Whilst the prime tale is that of friendship and overbearing relationships, it is also a study of the Greek crisis from a local’s point of view, originally published in 2003 a year before the Olympics in Athens, it is an expose of what the working class and the activists think of these events.
Our story moves back and forth from a young Marie to the current older Marie. Her best friend Anna is an overpowering youth, always dismissive of Marie’s ideas, her drawings (Marie wants to be an artist), relationships, she even becomes jealous when Marie has breakfast with Anna’s father “He’s my dad”. These experiences coming to the fore as they experience growing up, boys and their own independence.

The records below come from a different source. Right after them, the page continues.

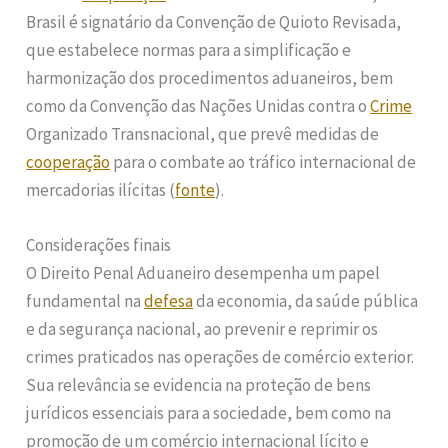
Brasil é signatário da Convenção de Quioto Revisada,
que estabelece normas para a simplificação e
harmonização dos procedimentos aduaneiros, bem
como da Convenção das Nações Unidas contra o
Crime
Organizado Transnacional, que prevê medidas de
cooperação
para o combate ao tráfico internacional de
mercadorias ilícitas (
fonte
).
Considerações finais
O Direito Penal Aduaneiro desempenha um papel
fundamental na
defesa
da economia, da saúde pública
e da segurança nacional, ao prevenir e reprimir os
crimes praticados nas operações de comércio exterior.
Sua relevância se evidencia na proteção de bens
jurídicos essenciais para a sociedade, bem como na
promoção de um comércio internacional lícito e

The parallels to Elena Ferrante’s Neapolitan series and the similar feel to “My Brilliant Friend”, detailing Lila and Elena’s relationship as children is very obvious. We also have the Greek political climate instead of the political times in Naples.
I lock the door of my room and regress to a time when I thirsted for black. Only now, instead of using black paper, I draw in black on a white background. Black, and ochre too. I sketch the prehistoric animals in the Lascaux caves, as I remember them from the books I pored over at the library. Horses, bison, cows, deer. I practice doing feet and tails for a while, then start to draw little creatures in miniature. Tiny animals entering enormous caves. Or gigantic animals trying to squeeze through the mouths of microscopic caves. The mismatches proportions transport me straight into the realm of fairytale, offering me that particular comfort of children’s drawings. As a child, you’re presented with a rigid world of predetermined sizes and power relations. You lie down on the floor with a piece of paper and deconstruct it all – you draw blue roots on the trees, people with no fingers, see-through bellies with babies inside; you bestow life and take it away again with your colored pencils. With faith and rage you change the world.
I haven’t mentioned too much here about the overbearing dominance of Anna over Marie and their estrangement, nor the title, you will have to read this yourself to see what “Why I Killed My Best Friend” means, is it literal?
An insight into the political scene in Greece in the late nineties and early 2000’s as told through the eyes of a woman who struggles with relationships and has always been dominated, there are a few hidden gems (the story of Marie’s missing finger is one) and the characters are real and you can easily associate with their plight. As a political novel as well, what better way to end than one of the many manifestos peppered throughout:
In the name of progress, modernization and the Olympic ideal, the average Greek citizen has been led to believe that the swift Europeanization of his daily life, in the service of rabid profit-seeking, is the only way to proceed.